Client representation of rate-modulated Phasor

alikthename · December 26, 2024, 5:27pm

Hi, guys!

I’m trying to make a client representation of GrainBuf, where position of the grain is controlled by rate-modulated Phasor
something like this:


	phasor = Phasor.ar(
		trig: 0.0, 
		rate: posRate + SinOsc.ar(posRateMF, [1.51471, 2.58218], mul: posRateMD), 
		start: 0.0, 
		end: bufFrames, 
		resetPos: 0.0
	);

	gran = GrainBuf.ar(
		numChannels: 1, 
		trigger: t, 
		dur: tFreq.reciprocal * overlap, 
		sndbuf: bufnum, 
		rate: rate, 
		pos: phasor / bufFrames, 
		interp: 2, 
		pan: 0, 
		envbufnum: -1, 
		maxGrains: 512, 
	);

Now I can’t figure out if there is a way to recreate this rate-modulated phasor behaviour. The simple approach to modulate rate would be to multiply by modulating function the time deltas between grain onset and routine start and use it for position, but that’s a different behaviour. It would be like Phasor’s output is multiplied by mod.
The rate parameter though works as increment value (level += rate), so modulating it gives different result.

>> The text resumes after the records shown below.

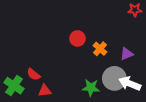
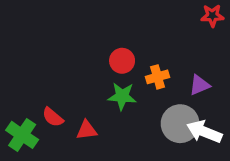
orange cross: (100, 49) -> (158, 77), turned 32
green star: (91, 88) -> (122, 96), moved
red triangle: (45, 91) -> (87, 130), moved

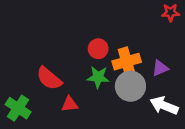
orange cross: (158, 77) -> (127, 62), size x1.5
red semicircle: (53, 117) -> (49, 78), moved, size x1.5
gray circle: (180, 124) -> (130, 86), moved

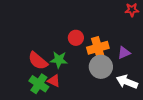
green star: (98, 77) -> (59, 60), moved
red triangle: (70, 104) -> (54, 81), turned 32
green cross: (18, 108) -> (39, 84), moved

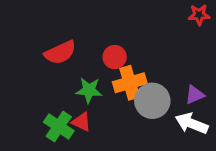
orange cross: (98, 48) -> (130, 83), moved
purple triangle: (124, 53) -> (195, 95), moved
red semicircle: (38, 61) -> (60, 53), moved, turned -65

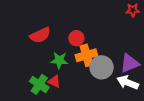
purple triangle: (195, 95) -> (130, 63), size x1.5

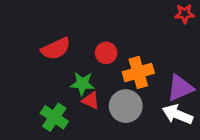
orange cross: (86, 55) -> (138, 72), moved
gray circle: (102, 67) -> (126, 106), moved
red triangle: (54, 81) -> (91, 100), moved

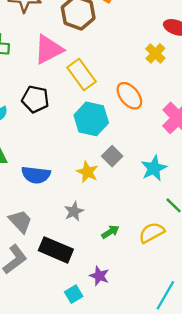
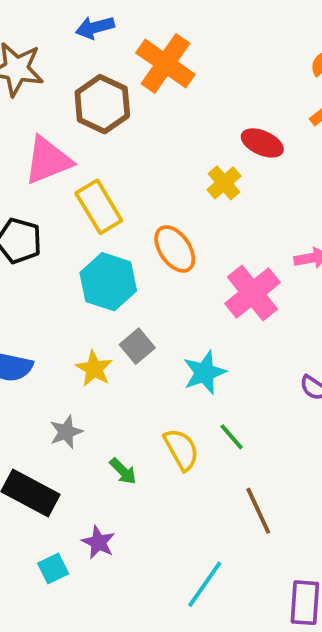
green arrow: (110, 232) -> (123, 471), turned 72
yellow semicircle: (152, 233) -> (181, 449), moved, turned 85

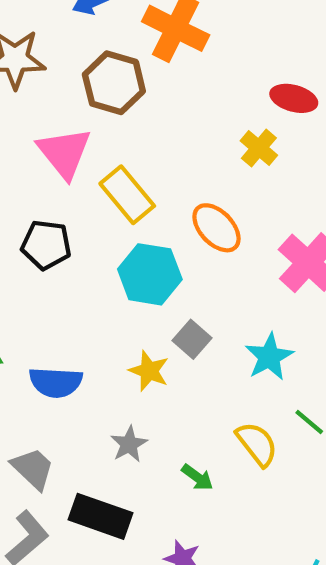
pink triangle: (48, 160) -> (64, 153), turned -38

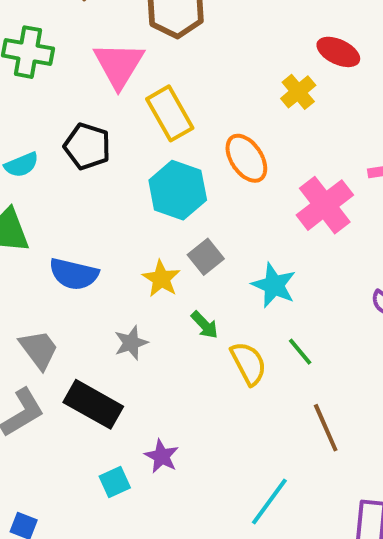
cyan star: (269, 357) -> (274, 285), turned -30
green arrow: (197, 477) -> (205, 325), moved

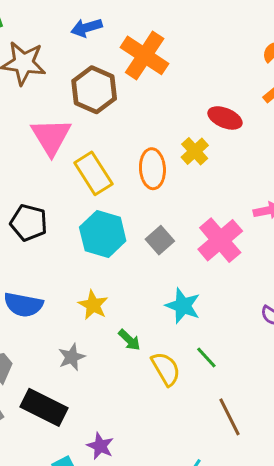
black pentagon: (87, 146) -> (29, 223), moved
orange ellipse: (246, 158) -> (152, 169), moved, turned 33
gray square: (206, 257) -> (160, 240), moved

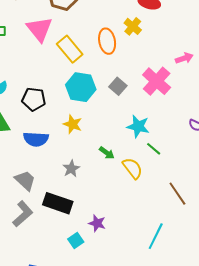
black pentagon: (29, 223) -> (34, 99), moved
yellow star: (93, 305) -> (73, 124), moved
green line: (206, 357) -> (154, 149), moved

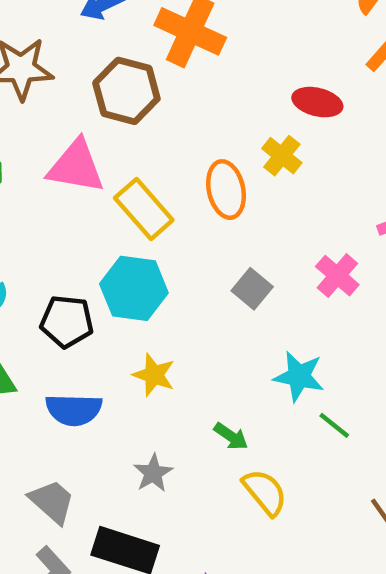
pink triangle: (39, 29) -> (76, 166), turned -40
pink cross: (157, 81) -> (337, 276), size x0.7
cyan hexagon: (81, 87) -> (134, 288), moved
yellow semicircle: (133, 168) -> (265, 492), moved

So far the only aproach that’s working for me is just to have a synth with Phasor writing to a bus, and read it with grain nodes. Maybe it’s a best way to do it, but maybe someone knows a better way )?

(
SynthDef(\pbmono, {arg buf;
	var phasor, play, e;
	var dur = \dur.kr(0.2);
	var delay = \delay.kr(0.0);
    phasor = Phasor.ar(
		rate: BufRateScale.kr(buf) * \rate.kr(1),
		// start: Gate.ar(In.ar(\bus.kr), DC.ar(1) - Delay1.ar(DC.ar(2))), // not getting any values
		start: Gate.ar(In.ar(\bus.kr), DC.ar(1) - Delay2.ar(DC.ar(2))), // looks accurate
		end: BufFrames.kr(buf)
	);
	play = BufRd.ar(1, buf, phasor, 0, 2);
	e = EnvGen.ar(Env.new([0, \amp.kr(0.1), 0], [dur * 0.5, dur * 0.5], curve: \sin),
		doneAction: 2);
	play = play * e;
	OffsetOut.ar(\out.kr(0), play);
}).add
)

~bus = {Bus.audio(s,1)}.dup;
b = Buffer.read(s, Platform.resourceDir ++ "/sounds/a11wlk01.wav");


(
~func = { arg tFreq, overlap, buffer, niter, stretch, rate;
	{
		var posRatePhase = [1.51471, 2.58218];
		var dur;
		
		{
			var sig = Phasor.ar(
				rate: stretch + SinOsc.ar(
					0.5,
					phase: posRatePhase,
					mul: 0.05
				) * BufRateScale.kr(buffer.bufnum),
				end: buffer.numFrames
			);
			~bus.do { |it i| OffsetOut.ar(it, sig[i])};
		}.play(addAction: \addToHead);

		2.do({arg j;
			Routine({
				niter.do{ arg i;
					dur = (1 / abs(tFreq));
						s.sendBundle(0.2,
							["/s_new",
								'pbmono',
								-1,
								1, // add to tail
								1,
								\bus, ~bus[j].index,
								\dur, dur * overlap,
								\amp, 0.3,
								\buf, buffer.bufnum,
								\rate, rate,
								\out, j,
							]
						);
					dur.wait;
				}				
			}).play})

	}
};

Routine(~func.value(
	tFreq: 20,
	overlap: 2,
	buffer: b,
	niter: 10000,
	stretch: 0.5,
	rate: 1,
)).play;


)

dietcv · December 26, 2024, 8:42pm

Because these are two different timescales, i think the bus approach is the best way to do it.

alikthename · December 27, 2024, 8:07am

probably yeah, I was just already having it organized with other parameters like
having a mod

 mod = {arg i, phase, mf, md;
			(2pi * mf / sr * i + phase).sin * md
		};

and then using it for other parameters like

...
startTime = thisThread.seconds;

		2.do({arg j;
			Routine({
				niter.do{ arg i;
					var timeDelta;
					
					timeDelta = thisThread.seconds - startTime * sr;
					i.postln;
					dur[j] = tFreq + mod.value(timeDelta, durPhase[j], mf: 0.1, md: 0);
					dur[j] = (1 / abs(dur[j]));
						s.sendBundle(0.2,

...

and then stuck with this rate thing, so it got me thinking )